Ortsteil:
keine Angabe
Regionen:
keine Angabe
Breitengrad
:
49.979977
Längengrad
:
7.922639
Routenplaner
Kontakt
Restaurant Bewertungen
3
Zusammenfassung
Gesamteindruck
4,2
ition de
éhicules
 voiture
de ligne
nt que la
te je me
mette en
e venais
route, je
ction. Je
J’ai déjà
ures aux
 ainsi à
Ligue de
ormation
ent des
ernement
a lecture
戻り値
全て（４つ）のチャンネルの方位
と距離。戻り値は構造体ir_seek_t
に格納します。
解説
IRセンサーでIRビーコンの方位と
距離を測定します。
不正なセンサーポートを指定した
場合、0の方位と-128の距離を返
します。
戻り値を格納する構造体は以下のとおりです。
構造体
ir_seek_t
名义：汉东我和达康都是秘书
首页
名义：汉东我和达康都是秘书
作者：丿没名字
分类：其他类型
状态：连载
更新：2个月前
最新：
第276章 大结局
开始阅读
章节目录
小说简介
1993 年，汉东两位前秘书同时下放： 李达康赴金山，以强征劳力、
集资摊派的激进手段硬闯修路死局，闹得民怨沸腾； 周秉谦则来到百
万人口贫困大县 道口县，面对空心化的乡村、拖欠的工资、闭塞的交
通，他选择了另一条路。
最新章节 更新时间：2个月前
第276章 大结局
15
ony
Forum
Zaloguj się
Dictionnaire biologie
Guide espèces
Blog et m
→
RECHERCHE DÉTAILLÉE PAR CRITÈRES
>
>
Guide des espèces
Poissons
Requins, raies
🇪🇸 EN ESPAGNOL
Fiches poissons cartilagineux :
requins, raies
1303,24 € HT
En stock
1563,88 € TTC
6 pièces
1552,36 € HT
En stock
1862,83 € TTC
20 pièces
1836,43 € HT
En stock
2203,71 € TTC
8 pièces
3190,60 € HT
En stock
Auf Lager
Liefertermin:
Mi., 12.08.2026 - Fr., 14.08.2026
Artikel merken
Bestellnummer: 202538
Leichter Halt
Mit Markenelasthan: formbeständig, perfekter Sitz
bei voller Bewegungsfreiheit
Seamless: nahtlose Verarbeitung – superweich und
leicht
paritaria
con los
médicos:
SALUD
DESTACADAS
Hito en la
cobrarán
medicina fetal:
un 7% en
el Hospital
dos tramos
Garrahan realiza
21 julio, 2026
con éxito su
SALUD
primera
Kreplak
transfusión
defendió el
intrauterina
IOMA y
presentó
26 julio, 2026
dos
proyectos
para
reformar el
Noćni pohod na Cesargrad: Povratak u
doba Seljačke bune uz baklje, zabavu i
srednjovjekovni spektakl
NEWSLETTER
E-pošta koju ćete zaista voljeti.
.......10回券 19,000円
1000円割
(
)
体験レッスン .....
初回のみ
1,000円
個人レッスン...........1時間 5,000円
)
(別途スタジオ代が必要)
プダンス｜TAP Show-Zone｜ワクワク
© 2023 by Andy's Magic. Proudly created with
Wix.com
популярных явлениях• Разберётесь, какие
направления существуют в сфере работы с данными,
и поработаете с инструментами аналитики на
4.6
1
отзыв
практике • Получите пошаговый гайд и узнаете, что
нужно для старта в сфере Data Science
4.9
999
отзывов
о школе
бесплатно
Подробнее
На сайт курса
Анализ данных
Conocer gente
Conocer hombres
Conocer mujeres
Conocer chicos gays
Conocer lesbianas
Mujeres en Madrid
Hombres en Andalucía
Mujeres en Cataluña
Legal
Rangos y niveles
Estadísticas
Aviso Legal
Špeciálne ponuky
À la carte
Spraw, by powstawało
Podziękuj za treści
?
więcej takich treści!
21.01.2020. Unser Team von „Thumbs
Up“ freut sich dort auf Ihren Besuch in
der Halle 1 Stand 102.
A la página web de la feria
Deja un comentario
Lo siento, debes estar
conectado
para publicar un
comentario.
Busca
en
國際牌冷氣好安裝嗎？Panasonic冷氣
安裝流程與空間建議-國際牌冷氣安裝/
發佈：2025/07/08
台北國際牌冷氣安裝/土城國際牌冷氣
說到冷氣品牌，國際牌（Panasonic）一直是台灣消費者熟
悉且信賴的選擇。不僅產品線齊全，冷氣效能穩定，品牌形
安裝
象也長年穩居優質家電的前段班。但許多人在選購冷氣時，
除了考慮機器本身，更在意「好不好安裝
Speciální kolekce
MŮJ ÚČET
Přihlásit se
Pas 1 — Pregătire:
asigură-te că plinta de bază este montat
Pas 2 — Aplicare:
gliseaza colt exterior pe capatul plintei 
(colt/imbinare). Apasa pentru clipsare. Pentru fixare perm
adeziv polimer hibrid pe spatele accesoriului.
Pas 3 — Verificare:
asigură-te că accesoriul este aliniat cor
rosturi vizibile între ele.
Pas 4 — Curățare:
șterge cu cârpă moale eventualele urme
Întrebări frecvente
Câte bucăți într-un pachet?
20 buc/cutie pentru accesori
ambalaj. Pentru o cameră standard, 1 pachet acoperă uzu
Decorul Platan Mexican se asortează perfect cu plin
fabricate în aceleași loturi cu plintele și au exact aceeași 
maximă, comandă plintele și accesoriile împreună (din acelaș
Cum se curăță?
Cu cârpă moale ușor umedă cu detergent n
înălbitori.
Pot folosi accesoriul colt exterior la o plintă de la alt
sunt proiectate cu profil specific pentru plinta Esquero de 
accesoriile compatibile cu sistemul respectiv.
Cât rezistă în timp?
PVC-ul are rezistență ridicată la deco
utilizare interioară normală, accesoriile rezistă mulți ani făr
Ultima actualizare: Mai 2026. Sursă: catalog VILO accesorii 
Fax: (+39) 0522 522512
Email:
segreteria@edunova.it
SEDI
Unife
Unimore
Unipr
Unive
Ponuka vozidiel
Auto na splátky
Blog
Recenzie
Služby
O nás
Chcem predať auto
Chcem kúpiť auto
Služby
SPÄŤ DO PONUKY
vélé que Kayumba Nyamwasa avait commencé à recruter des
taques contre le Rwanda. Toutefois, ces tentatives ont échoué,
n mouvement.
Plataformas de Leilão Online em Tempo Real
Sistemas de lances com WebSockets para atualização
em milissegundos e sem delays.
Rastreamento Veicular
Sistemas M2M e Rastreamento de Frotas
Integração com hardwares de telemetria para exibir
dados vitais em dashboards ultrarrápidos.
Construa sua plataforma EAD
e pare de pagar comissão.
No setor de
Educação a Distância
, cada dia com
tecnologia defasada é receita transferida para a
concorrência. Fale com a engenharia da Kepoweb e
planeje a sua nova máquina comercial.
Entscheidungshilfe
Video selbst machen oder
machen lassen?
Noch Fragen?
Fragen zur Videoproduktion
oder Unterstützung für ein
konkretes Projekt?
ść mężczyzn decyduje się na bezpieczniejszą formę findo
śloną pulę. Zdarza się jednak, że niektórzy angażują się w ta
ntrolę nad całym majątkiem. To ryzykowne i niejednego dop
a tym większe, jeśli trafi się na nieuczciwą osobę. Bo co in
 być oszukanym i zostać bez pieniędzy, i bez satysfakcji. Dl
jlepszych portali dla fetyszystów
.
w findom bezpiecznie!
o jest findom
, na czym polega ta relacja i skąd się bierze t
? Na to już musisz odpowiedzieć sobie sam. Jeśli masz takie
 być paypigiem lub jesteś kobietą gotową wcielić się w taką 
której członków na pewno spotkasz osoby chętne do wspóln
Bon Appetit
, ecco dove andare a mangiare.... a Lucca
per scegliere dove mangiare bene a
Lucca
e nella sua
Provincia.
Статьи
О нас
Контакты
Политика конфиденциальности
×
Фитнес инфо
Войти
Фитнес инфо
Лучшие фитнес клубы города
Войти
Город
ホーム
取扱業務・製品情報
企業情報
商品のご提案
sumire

..............................

Task goal —
Reproduce the records from their first line through the line containing "不正なセンサーポートを指定した", with both ends included.

Answer box —
Ortsteil:
keine Angabe
Regionen:
keine Angabe
Breitengrad
:
49.979977
Längengrad
:
7.922639
Routenplaner
Kontakt
Restaurant Bewertungen
3
Zusammenfassung
Gesamteindruck
4,2
ition de
éhicules
 voiture
de ligne
nt que la
te je me
mette en
e venais
route, je
ction. Je
J’ai déjà
ures aux
 ainsi à
Ligue de
ormation
ent des
ernement
a lecture
戻り値
全て（４つ）のチャンネルの方位
と距離。戻り値は構造体ir_seek_t
に格納します。
解説
IRセンサーでIRビーコンの方位と
距離を測定します。
不正なセンサーポートを指定した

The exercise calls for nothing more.